Idenya adalah untuk menargetkan karyawan dengan akses tingkat tinggi ke akun Facebook Business yang terkait dengan organisasi mereka, menipu mereka agar mengunduh informasi iklan Facebook yang dihosting di Dropbox, Apple iCloud, dan MediaFire.

Dalam beberapa kasus, file arsip yang berisi muatan berbahaya juga dikirimkan ke korban melalui LinkedIn, yang pada akhirnya memungkinkan penyerang mengambil alih akun Facebook Business.

Malware pencuri informasi yang ditulis dalam .NET Core, biner direkayasa untuk menggunakan Telegram untuk perintah-dan-kontrol dan eksfiltrasi data.
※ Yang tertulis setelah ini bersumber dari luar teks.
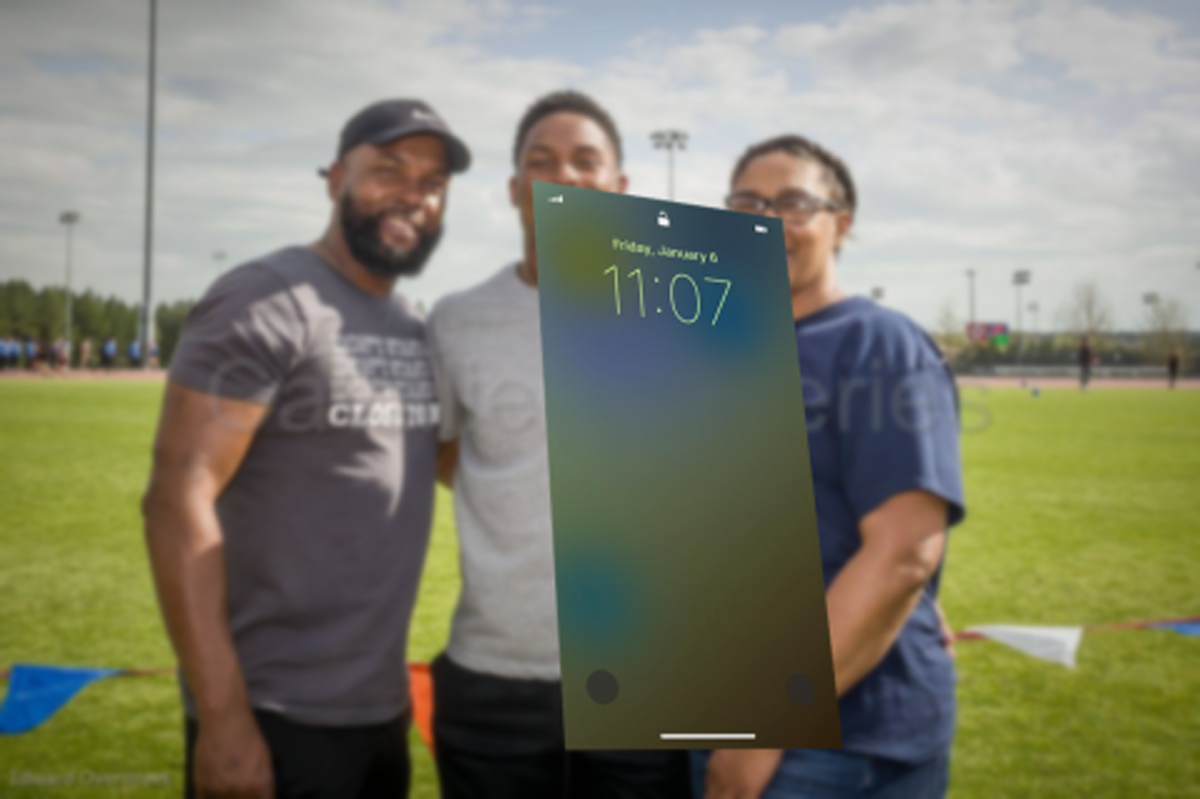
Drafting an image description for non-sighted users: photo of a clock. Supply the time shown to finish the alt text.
11:07
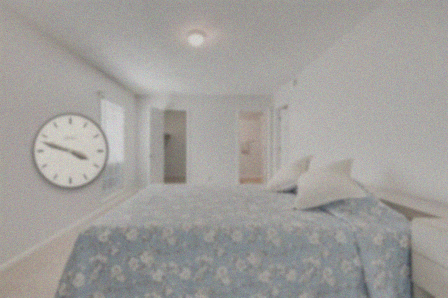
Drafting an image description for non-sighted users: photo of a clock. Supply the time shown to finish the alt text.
3:48
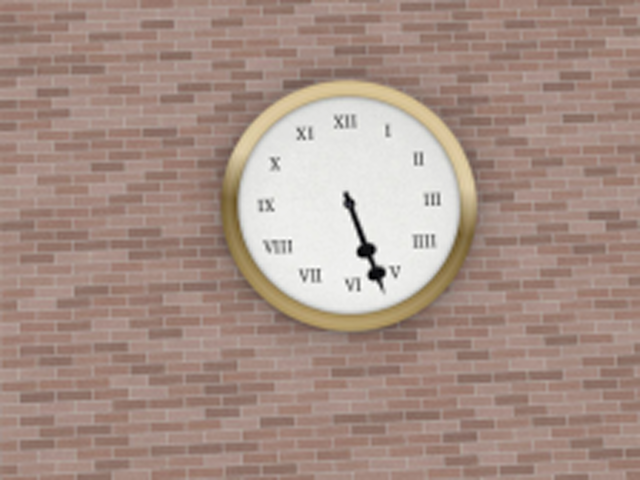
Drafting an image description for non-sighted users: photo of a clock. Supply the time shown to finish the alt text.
5:27
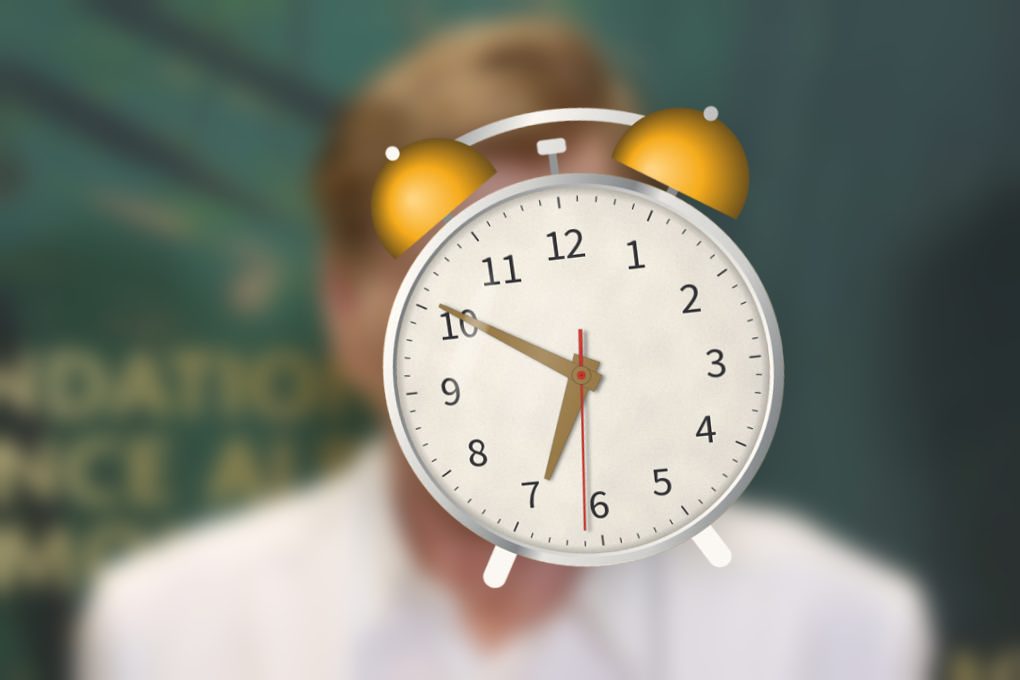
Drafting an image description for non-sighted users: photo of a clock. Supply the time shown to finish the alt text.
6:50:31
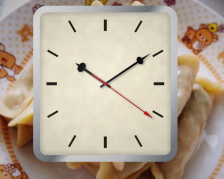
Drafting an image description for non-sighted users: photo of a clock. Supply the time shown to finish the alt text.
10:09:21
WithSecure mengatakan telah mengidentifikasi delapan saluran Telegram yang digunakan untuk tujuan ini.

Meretas Akun Bisnis Facebook

Ia bekerja dengan memindai browser yang diinstal seperti Google Chrome, Microsoft Edge, Brave Browser, dan Mozilla Firefox untuk mengekstrak semua cookie yang disimpan dan token akses, di samping mencuri informasi dari akun Facebook pribadi korban seperti nama, alamat email, tanggal lahir , dan ID pengguna.

Related Post :   Mengambil Pendekatan Berbasis Risiko untuk Patching Kerentanan

Juga dijarah adalah data dari bisnis dan akun iklan yang terhubung ke akun pribadi korban, memungkinkan musuh untuk membajak akun dengan menambahkan alamat email yang dikendalikan aktor yang diambil dari saluran Telegram dan memberikan akses editor Admin dan Keuangan kepada diri mereka sendiri.

Meskipun pengguna dengan peran Admin memiliki kontrol penuh atas akun Facebook Business, pengguna dengan izin editor Keuangan dapat mengedit informasi kartu kredit bisnis dan detail keuangan seperti transaksi, faktur, pembelanjaan akun, dan metode pembayaran.

Keamanan cyber

Data telemetri yang dikumpulkan oleh WithSecure menunjukkan pola penargetan global yang mencakup sejumlah negara, termasuk Filipina, India, Arab Saudi, Italia, Jerman, Swedia, dan Finlandia.

Yang mengatakan, perusahaan mencatat itu “tidak dapat menentukan keberhasilan, atau kekurangannya” dari kampanye Ducktail, menambahkan itu tidak dapat menentukan berapa banyak pengguna yang berpotensi terpengaruh.

Administrator Facebook Business disarankan untuk meninjau izin akses mereka dan menghapus pengguna yang tidak dikenal untuk mengamankan akun.

Temuan ini merupakan indikator lain tentang bagaimana aktor jahat semakin mengandalkan aplikasi perpesanan yang sah seperti Discord dan Telegram, menyalahgunakan fitur otomatisasi mereka untuk menyebarkan malware atau memenuhi tujuan operasional mereka.

“Terutama digunakan bersama dengan pencuri informasi, penjahat dunia maya telah menemukan cara untuk menggunakan platform ini untuk meng-host, mendistribusikan, dan menjalankan berbagai fungsi yang pada akhirnya memungkinkan mereka mencuri kredensial atau informasi lain dari pengguna yang tidak menaruh curiga,” kata Intel 471 Selasa.

Related Post :   Awas! Peneliti Menemukan Eksploitasi Zero-Day Microsoft Office Baru di Alam Liar


Tinggalkan Balasan

Alamat email Anda tidak akan dipublikasikan.